No? Well, that should be the saying these days.
The government has gotten into the ugly habit of handing out money anytime things get a bit unpleasant.
When the Great Recession hit, the government sent out checks – including to people who didn’t need them.
More recently, we got checks from the government when COVID-19 hit. In this case, it was initially a good idea, as the economy had suddenly been shut down, employers were no longer hiring and many needed the government money as a lifeline.
But the giveaway went on for way too long.
We all know people who decided to stay home, collect their government checks and watch Maury rather than get a job. (I mean, I wanted to find out who the baby daddy was too, but I had responsibilities to take care of.)
Here’s another example: In 2022, California Gov. Gavin Newsom wanted to send every Californian, regardless of their income level, two $400 debit cards to help offset the high price of gasoline…
And he also proposed giving away three months of free public transit.
The plan would have cost only $11 billion. (No wonder it got axed.)
Don’t get me wrong – I’m all for encouraging the use of public transit. It lightens traffic on the roads and reduces gas consumption. But the idea of everyone receiving free money because gas prices were high reminds me of the participation trophies I had to give out to my daughter’s soccer team.
It’s like no one can handle being uncomfortable anymore.
I’m going to lose some friends here, but if high gas prices are squeezing you, maybe don’t drive a gas-guzzling SUV. There are options out there that are more gas-efficient, and there’s something to be said for personal responsibility.
The truth is these kinds of government actions are inflationary. You can’t just keep giving people money without expecting inflation to take off.
But perhaps more importantly, these giveaways get people used to the idea that the government is always going to be there to bail them out when things get uncomfortable. That’s not the government’s job.
It’s our responsibility to save and invest for a rainy day so that we’re still able to meet our obligations when things get difficult.
One day, the government manna from heaven is going to stop. And Uncle Sam won’t be there to bail us out when things get rough. We’re going to have to fend for ourselves.
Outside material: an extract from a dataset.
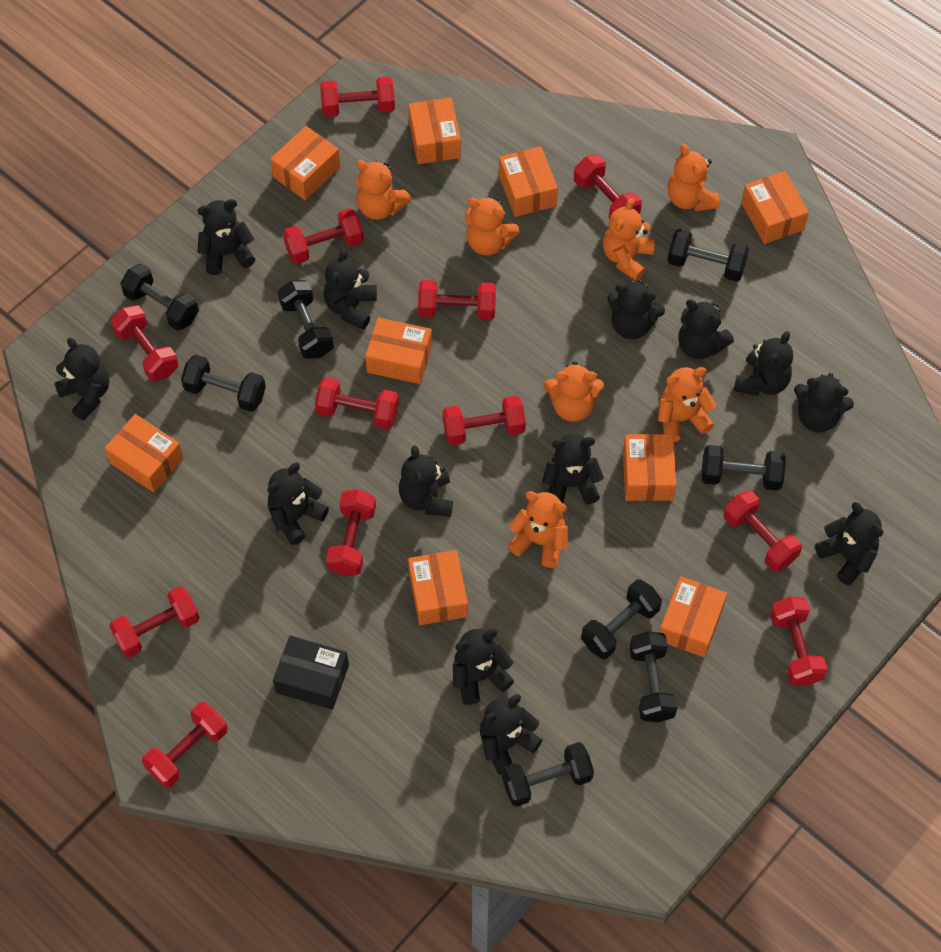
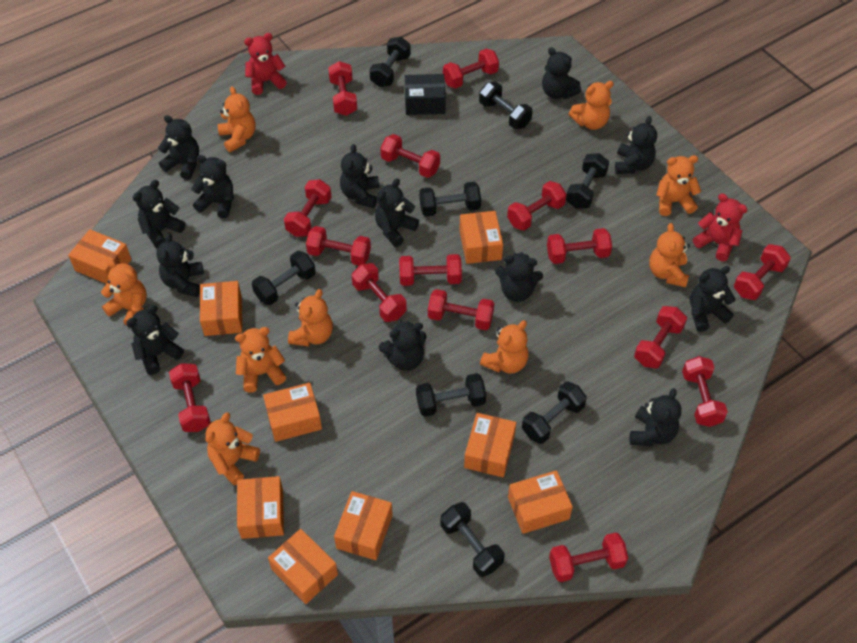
orange teddy bear: 7 -> 9
red dumbbell: 12 -> 15
red teddy bear: 0 -> 2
The best way I know of to prepare for a rainy day is not to wait for the government to hold out an umbrella for us and put its coat over every puddle so we don’t get our dainty little feet wet.
It’s to invest in Perpetual Dividend Raisers.
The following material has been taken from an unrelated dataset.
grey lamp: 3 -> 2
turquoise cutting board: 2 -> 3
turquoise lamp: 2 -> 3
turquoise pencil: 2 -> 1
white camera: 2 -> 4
These are stable companies that raise their dividends every year and grow in value over the long term. The income they generate increases your buying power year after year.
If you’re invested in a stock like Texas Instruments (Nasdaq: TXN) that grows its dividend by 10% or more each year, you’ll always be keeping up with rising prices – even when inflation is hitting the hardest.
RTX (NYSE: RTX) is another company with a history of double-digit dividend raises.
And companies that boost their dividends by large amounts aren’t just good for paying higher prices at the pump. They grow your nest egg as well.
In 2013, I added both of those stocks to the portfolios in The Oxford Income Letter, which include a lot of Perpetual Dividend Raisers.
Since then, RTX (formerly known as Raytheon) has returned more than 400%, versus the S&P 500’s gain of 284% during the same period. And in October 2023, we closed out of Texas Instruments for a total return of 430%, which was double what you would’ve made from the S&P 500.
At some point, this participation trophy-style economic thinking will swing back the other way and we’ll have to rely on ourselves rather than the government to get through hard times.
When that occurs, you’ll be glad you invested in Perpetual Dividend Raisers. But you need to start today so you can harvest those rising dividends later on.
There’s a Chinese proverb that says, “The best time to plant a tree was 20 years ago. The second-best time is now.”
The same can be said for investing in Perpetual Dividend Raisers. Make sure you’re invested in them now so they can provide you with income, safety and growth when you really need them.